A chainmail module design process in Onshape

Then I printed it with this parameters Quality: Standard (0.2mm) | Walls Line Count: 3 | Top Thickness/Top Layers: 0.8mm/4 | Bottom Thickness/Bottom Layers: 0.8mm/4 | Infill: 20% | Printing Temperature: 200°C | Build Plate Temperature: 60°C | First 5 Layers Speed: 15mm/s | Rest of Layers Speed: 60mm/s | Adhesion Build Plate: Raft. This module took 10 minutes to be printed.

3D printing a chainmail module with raft plate adhesion

Bigger Area Chainmail

After checking that the module was well printed, I continued with a larger area from that piece.

Larger chainmail area in Onshape

Chainmail design in Onshape

I used the same parameters before used for printing this larger chainmail area Quality: Standard (0.2mm) | Walls Line Count: 3 | Top Thickness/Top Layers: 0.8mm/4 | Bottom Thickness/Bottom Layers: 0.8mm/4 | Infill: 20% | Printing Temperature: 200°C | Build Plate Temperature: 60°C | First 5 Layers Speed: 15mm/s | Rest of Layers Speed: 60mm/s | Adhesion Build Plate: Raft

3D printing a bigger chainmail area with raft plate adhesion

Finally, the result was amazing:

PLA chainmail

PLA chainmail top view

Designing this chainmail was easy once I knew the parameters I can work with on my printer. Furthermore, the possibility of modifying the measurements as it is a parametric file allows me to test and modify as a prototype is manufactured. In this case, I only had to make two versions to reach the final result.

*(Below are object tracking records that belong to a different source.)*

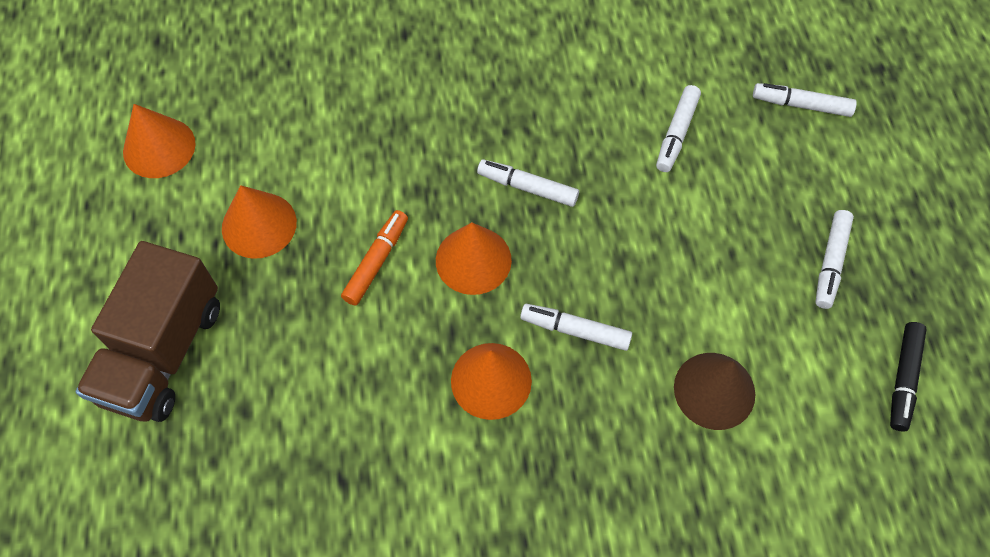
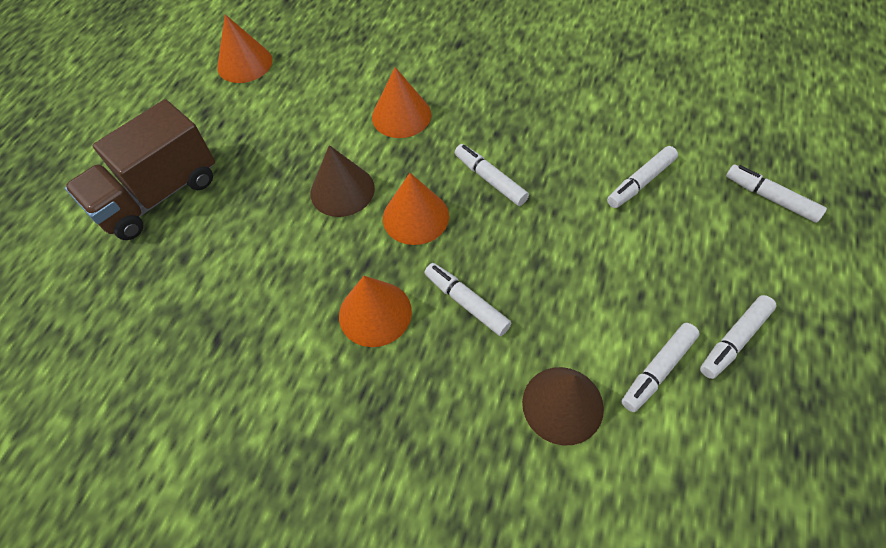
camera: 30 degrees right, 5 degrees down
(259, 225) = (276, 135): orange cone -> orange cone (401, 115)
(376, 261) = (342, 190): orange marker -> brown cone
(780, 320) = (658, 370): none -> white marker
(903, 379) = (761, 478): black marker -> none

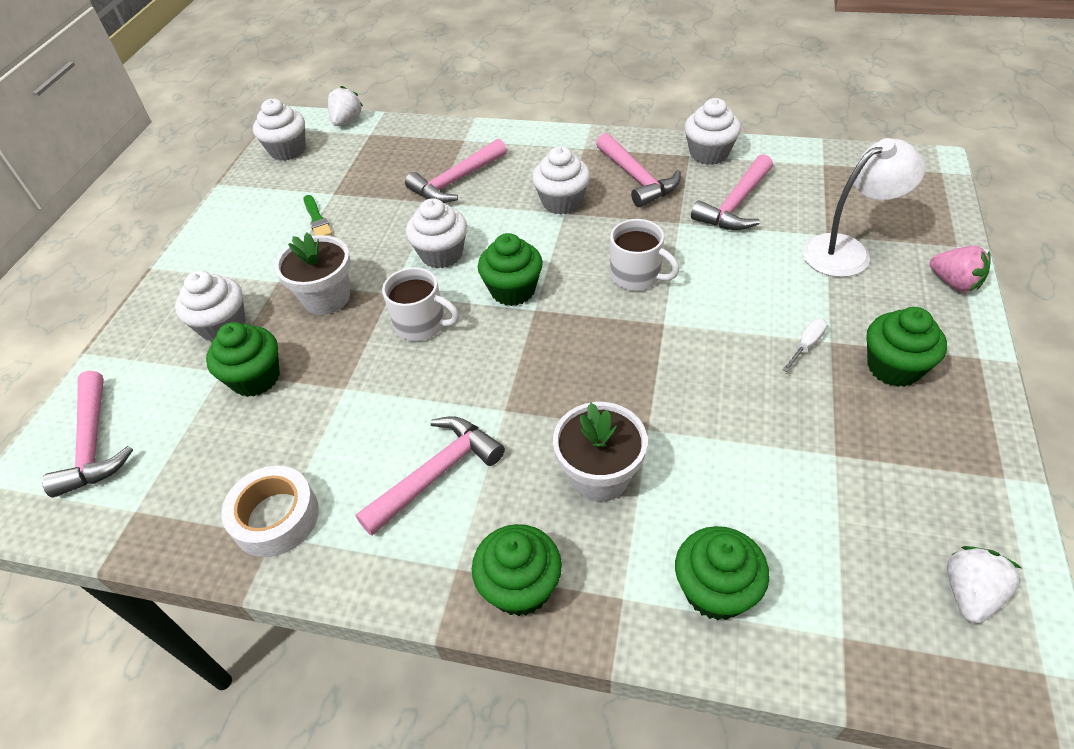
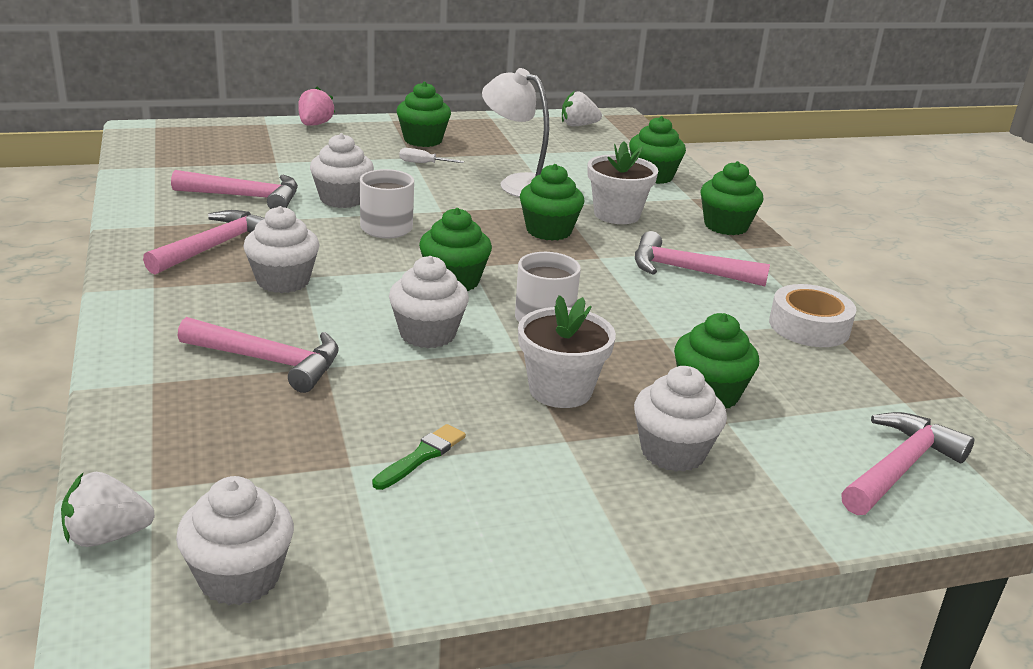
camera: 125 degrees left, 20 degrees down
(582, 392) = (549, 231): none -> green cupcake
(709, 153) = (148, 215): white cupcake -> white cupcake (342, 199)
(847, 251) = (295, 154): white lamp -> white lamp (519, 184)

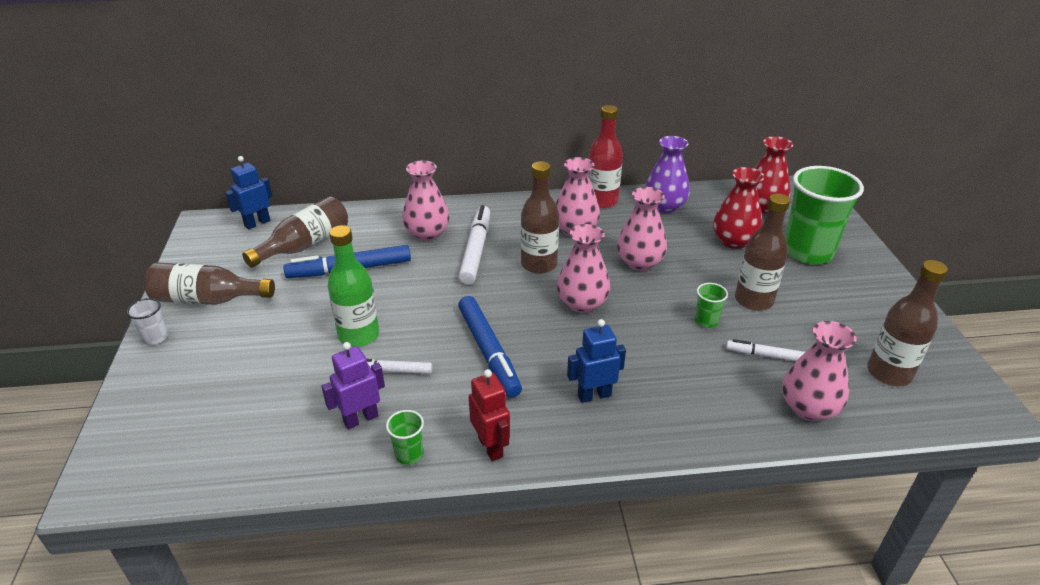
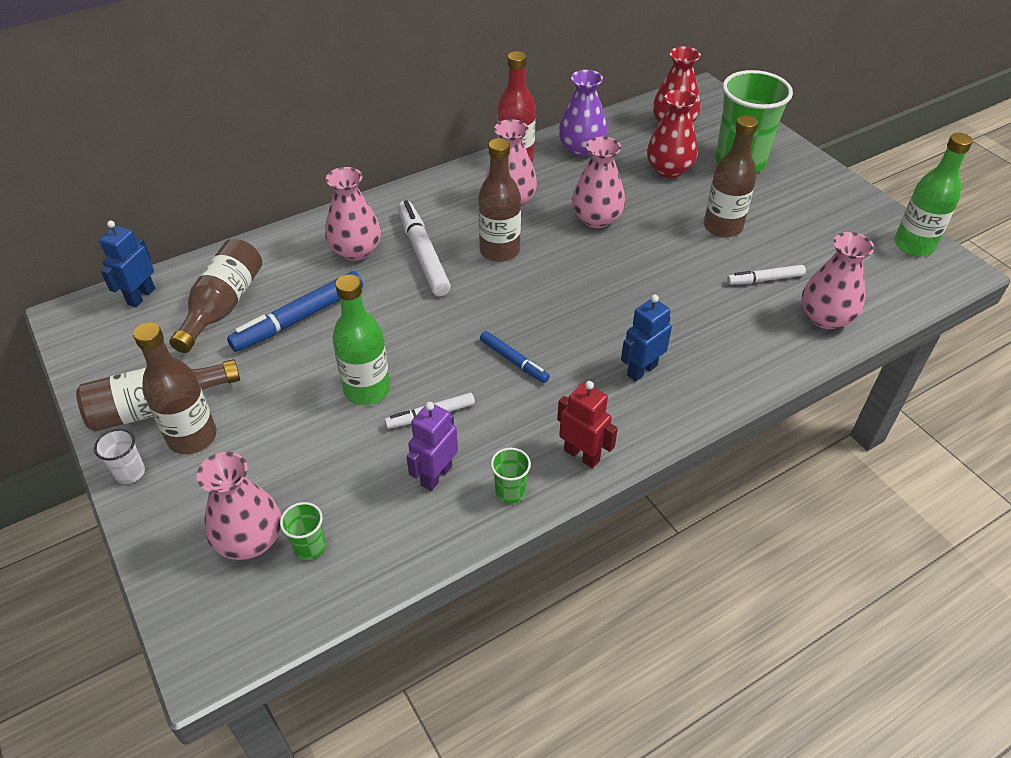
camera: 25 degrees left, 10 degrees up
(488, 351) = (514, 361): blue marker -> blue marker, size x0.57
(582, 303) = (570, 280): pink vase -> pink vase (250, 539)
(706, 321) = (694, 262): green cup -> green cup (310, 547)
(889, 373) = (869, 263): brown bottle -> brown bottle (192, 437)
(950, 371) = (913, 245): none -> green bottle

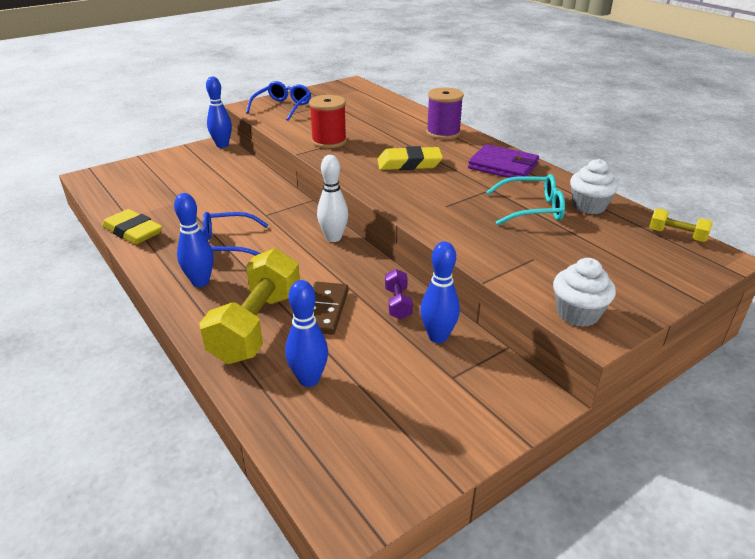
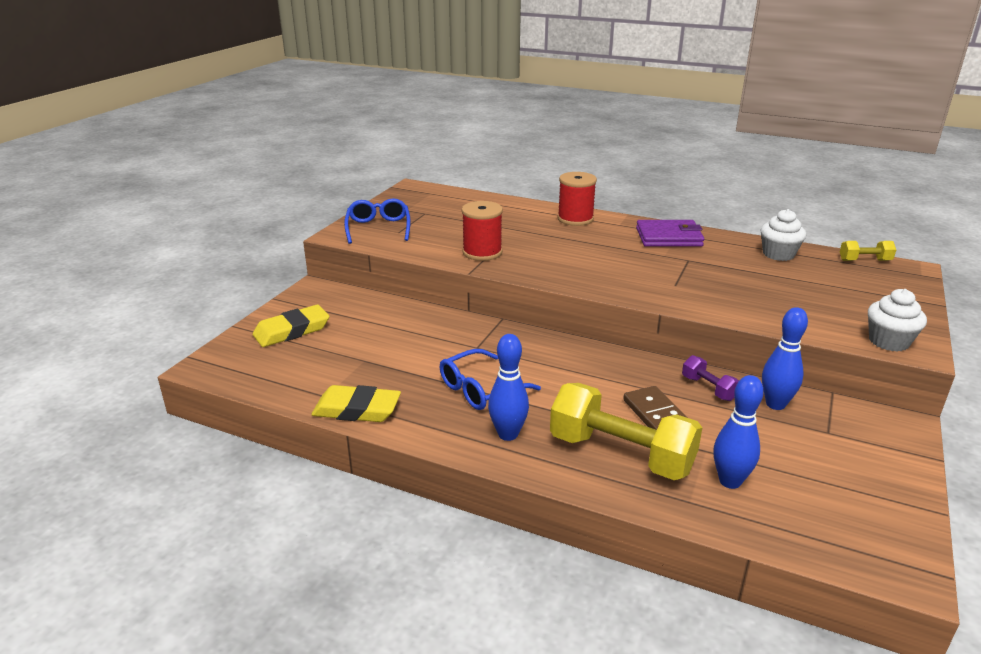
camera: 30 degrees left, 5 degrees down
(222, 145) = (323, 288): blue bowling pin -> none
(257, 326) = (621, 454): yellow dumbbell -> yellow dumbbell turned 45 degrees counterclockwise
(333, 238) = (574, 349): white bowling pin -> none
(409, 163) = (589, 255): yellow eraser -> yellow eraser (292, 331)
(443, 133) = (575, 219): purple spool -> red spool
(531, 209) = (742, 268): turquoise glasses -> none

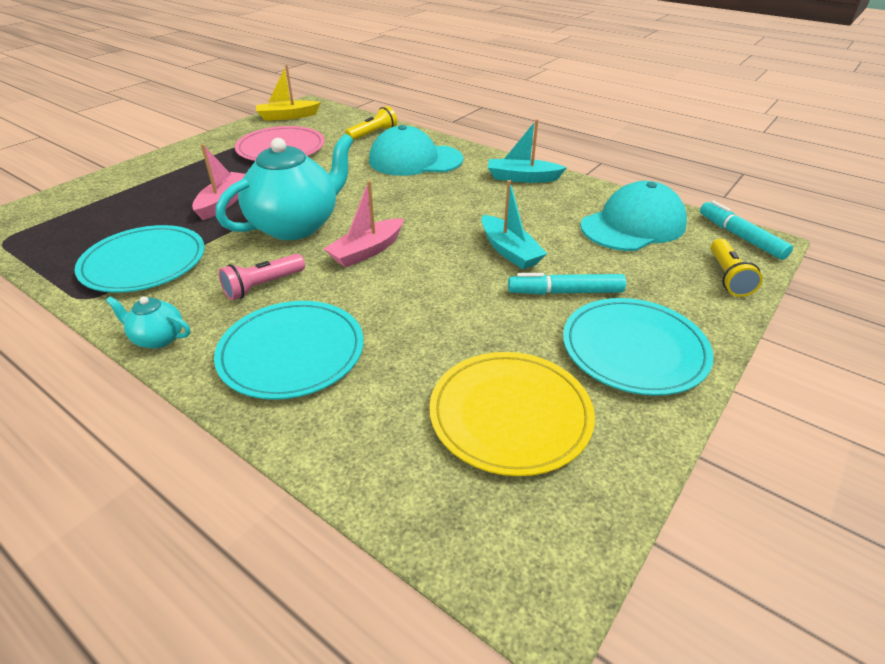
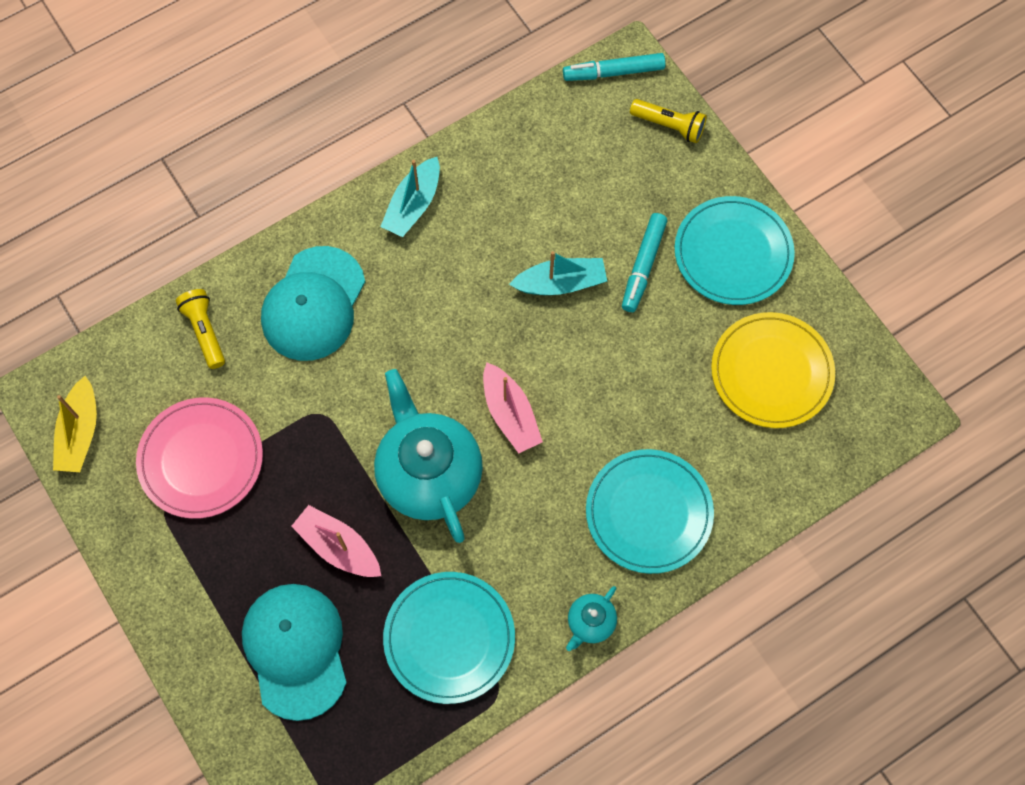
camera: 70 degrees left, 30 degrees up
(263, 286) = (538, 523): pink flashlight -> none
(633, 225) = (557, 150): turquoise cap -> turquoise cap (295, 650)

Individual Assignment: 3D Scan

As for the 3d scanning, before this assignment I have used some photogrammetry to obtain models, but until now I have not had good results. I think it happened because I hadn't analyzed the conditions of the shots I took at that time. This week, I was able to see improvements as these conditions improved.

For this assignment, I used the Polycam application on my phone. Polycam is a 3D scanning app for iOS, web and Android. I started doing some tests with small elements that didn't turn out so well, mainly because the objects I chose where small and had a lot of tiny details. I also move along them and I figure that condition was not ideal for the modelling.

Not so good 3D scan of a Xiao microcontroller

Then, checking the aforementioned bad conditions, I scanned a larger object, found a rotating table so that the object and not the camera moves, and placed lighting at various angles to avoid shadowing. As conditions improved, 3D scanning also improved.

Decorative frog to be 3D scanned


I am happy with the result of this 3D scan. With this exercise I understood that the tool is important and provides both possibilities and limitations. To ensure obtaining a good model, environmental conditions are essential.

Conclusions

  • Studying and knowing the parameters of the 3D printer helps to design with manufacturing in mind, which ensures a good print.
  • Supports should preferably be avoided when printing because they can be difficult to remove or slightly damage the surface of the 3D print.
  • When using photogrammetry to scan in 3D, environmental conditions are essential, as well as choosing a piece large enough to guarantee obtaining a good model.
  • Working as a team in a distributed manner is a concept that the Fab Academy is strengthening in our node.
  • To finish this task I thank my fellow students and tutors, especially Henry Sanchez, Roberto Delgado, Hayashi Mateo, Luis Miguel Rodriguez, Vaneza Caycho, Silvana Espinoza, Cristian Loayza, Franco Yactayo, Hans Moncca, Renso Samaniego, Ronal Vilca, and Jesus Lucero.